'''

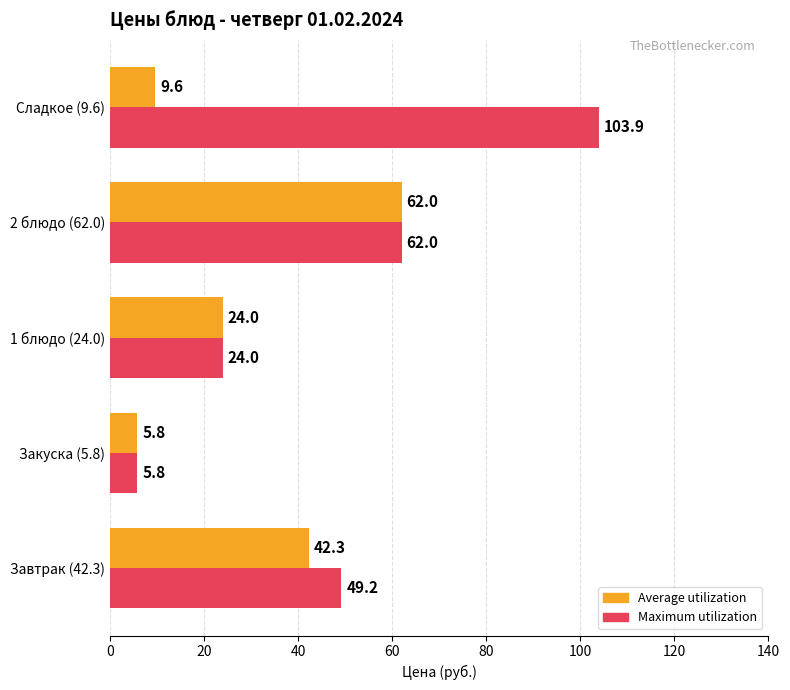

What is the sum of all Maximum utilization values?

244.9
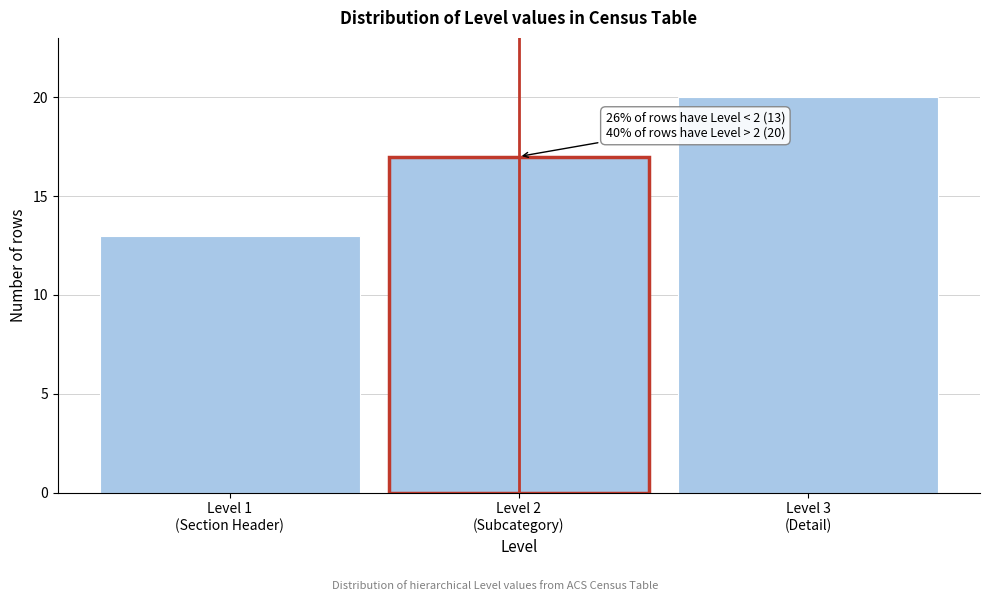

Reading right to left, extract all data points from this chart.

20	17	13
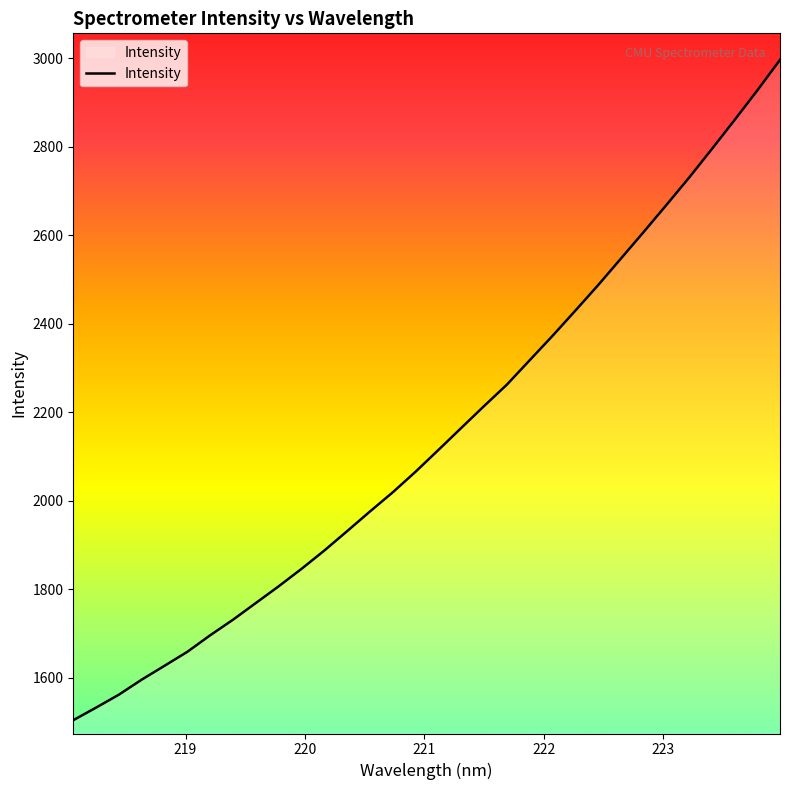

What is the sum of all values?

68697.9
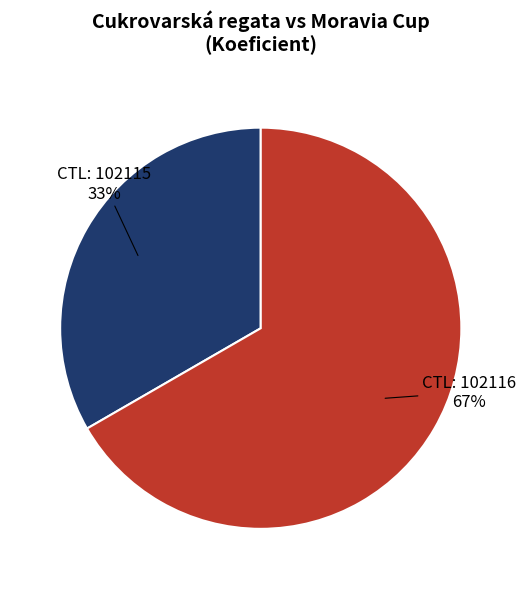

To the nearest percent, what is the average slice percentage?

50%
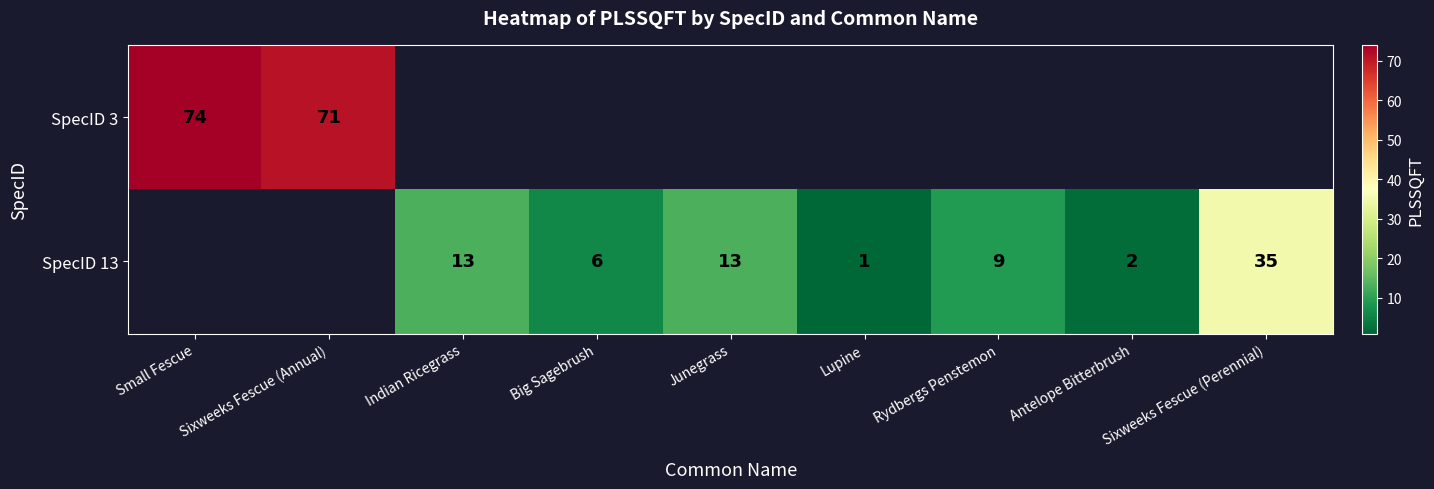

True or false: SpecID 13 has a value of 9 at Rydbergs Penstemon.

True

'''

__WHAT YOU WILL DO__
Copy out the entries above word for word, from the line containing "Reading right to" through the end of the entries, both ends included. Leave the pictures out.

__OUTPUT__
Reading right to left, extract all data points from this chart.

20	17	13

What is the sum of all values?

68697.9

To the nearest percent, what is the average slice percentage?

50%

True or false: SpecID 13 has a value of 9 at Rydbergs Penstemon.

True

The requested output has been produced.